All the studies were conducted in the UK (Tulloch et al. 2015; Puntis et al. 2016; Stefan et al.2009; Attfield et al. 2017; Daly et al. 2017;  Chiringa et al. 2014), with the exception of one study (O‘Donoghue et al. 2011) that was conducted in Ireland. The advantage of this is that, the results can be applied to the UK in helping to find out factors that contribute to frequent  psychiatric readmission in UK. However, the generalisation is decrease in its application to other countries outside UK and also useful information from countries outside UK  which might contribute to knowledge and development are missed. All the same, the study (O‘Donoghue et al. 2011) from Ireland serve to help to make comparison with the UK to gain useful information and facts  to guide service redesign and development work, as well as stimulate further research.


Discussions

It is evident from the literature review  that among the many factors that leads to frequent psychiatric readmission,  clinical, demographic and socio-economic factors as well as efficient and effective continuity of care are the main contributory factors. Both demographic and clinical factors have been demonstrated to be the high risk characteristics in readmission rates in the UK. For instance,  in the UK, mental health patients of African or Caribbean origin are at higher risk of involuntary readmission (Priebe et al., 2009)  and this is mainly due to their socio-economic predispositions. The Silva et al. (2009) study for example, underscore the importance of  providing community psycho-social support services for people with mental health disorders  to reduce frequent psychiatric readmissions. The review established that, although diagnosis is a predictable factor of frequent readmission, notably, only personality disorder was significantly associated with increased readmission, all other mental health diagnosis has modest-sized effect on the rate of readmission (Martinez-Ortega et al., 2012). Furthermore, the literature review illustrates that psychiatric readmission is not only a reflection of the quality of inpatient care but also the continuity of care in the community (Vigod et al., 2013). Effective and efficient support and care in the community reduces frequent readmission. However, it was apparent from the literature review that more frequent face-to-face patient contact does not necessary lead to less readmission and this is at odds with popular held consensus that frequent face to face patient contact reduces psychiatric readmissions.

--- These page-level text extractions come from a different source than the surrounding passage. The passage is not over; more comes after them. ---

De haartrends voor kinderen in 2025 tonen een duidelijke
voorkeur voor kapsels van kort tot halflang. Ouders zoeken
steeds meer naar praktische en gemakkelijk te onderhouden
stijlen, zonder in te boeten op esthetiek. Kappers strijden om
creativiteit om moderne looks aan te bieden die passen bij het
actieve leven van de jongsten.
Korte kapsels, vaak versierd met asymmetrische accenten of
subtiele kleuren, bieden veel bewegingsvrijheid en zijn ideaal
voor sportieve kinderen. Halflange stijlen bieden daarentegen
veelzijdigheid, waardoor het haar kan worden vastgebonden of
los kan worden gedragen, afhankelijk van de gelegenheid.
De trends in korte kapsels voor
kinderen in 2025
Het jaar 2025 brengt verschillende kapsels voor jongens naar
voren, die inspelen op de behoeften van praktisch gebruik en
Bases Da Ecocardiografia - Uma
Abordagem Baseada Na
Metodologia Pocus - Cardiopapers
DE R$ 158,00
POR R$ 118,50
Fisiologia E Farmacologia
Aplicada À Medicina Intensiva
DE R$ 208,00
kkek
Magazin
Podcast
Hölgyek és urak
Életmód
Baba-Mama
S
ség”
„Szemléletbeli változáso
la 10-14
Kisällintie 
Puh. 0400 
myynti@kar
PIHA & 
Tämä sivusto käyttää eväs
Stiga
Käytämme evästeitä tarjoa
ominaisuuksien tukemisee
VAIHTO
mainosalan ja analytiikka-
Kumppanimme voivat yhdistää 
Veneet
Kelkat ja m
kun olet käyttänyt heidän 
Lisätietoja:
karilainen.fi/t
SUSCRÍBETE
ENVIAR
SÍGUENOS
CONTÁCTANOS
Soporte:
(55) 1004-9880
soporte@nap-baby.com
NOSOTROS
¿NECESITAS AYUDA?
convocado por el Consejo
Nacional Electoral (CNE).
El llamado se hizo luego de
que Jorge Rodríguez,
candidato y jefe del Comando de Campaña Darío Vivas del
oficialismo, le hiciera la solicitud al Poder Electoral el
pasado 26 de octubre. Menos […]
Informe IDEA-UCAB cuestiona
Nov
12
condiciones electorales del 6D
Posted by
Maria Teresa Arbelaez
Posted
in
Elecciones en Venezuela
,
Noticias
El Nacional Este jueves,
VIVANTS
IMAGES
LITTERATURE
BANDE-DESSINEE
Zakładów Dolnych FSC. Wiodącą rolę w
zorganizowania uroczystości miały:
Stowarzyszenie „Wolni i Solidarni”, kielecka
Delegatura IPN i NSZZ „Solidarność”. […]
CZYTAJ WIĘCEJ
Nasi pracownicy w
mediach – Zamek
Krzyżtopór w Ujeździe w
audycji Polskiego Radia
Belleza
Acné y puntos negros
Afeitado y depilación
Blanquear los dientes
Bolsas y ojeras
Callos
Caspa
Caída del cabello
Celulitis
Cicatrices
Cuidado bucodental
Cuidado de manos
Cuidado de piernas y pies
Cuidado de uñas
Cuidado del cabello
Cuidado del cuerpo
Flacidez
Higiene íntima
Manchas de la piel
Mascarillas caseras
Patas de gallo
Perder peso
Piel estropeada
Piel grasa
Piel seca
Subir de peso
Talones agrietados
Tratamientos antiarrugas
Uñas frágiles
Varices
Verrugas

This implies that evidence for associations between continuity of care and readmission remains limited. Furthermore, the literature review suggested that effective continuity of care should include better communication between the CMHT and patients, better support and improvements in the standards of care and a collaborative approach to risk assessment, these would go a long way in reducing the frequency of psychiatric readmission.


Conclusion

The literature review intended to find out the factors that lead to frequent psychiatric readmission or the ‘revolving door’ phenomenon to guide service redesign and development and to stimulate further research.  From the articles reviewed in this narrative literature review, it is evident that the aim of this narrative review has been met with better understanding  of the factors that leads to frequent psychiatric readmission. The correlation between demographic and socio-economic  factors and frequent psychiatric readmission were clearly identified to help inform knowledge and help in future service design and development. Also, the gap in knowledge on continuity of care in relationship to frequent psychiatric was highlighted to pave way for further research as well as recommendation were made for effective aftercare support from the CMHT to help reduce frequent psychiatric readmission.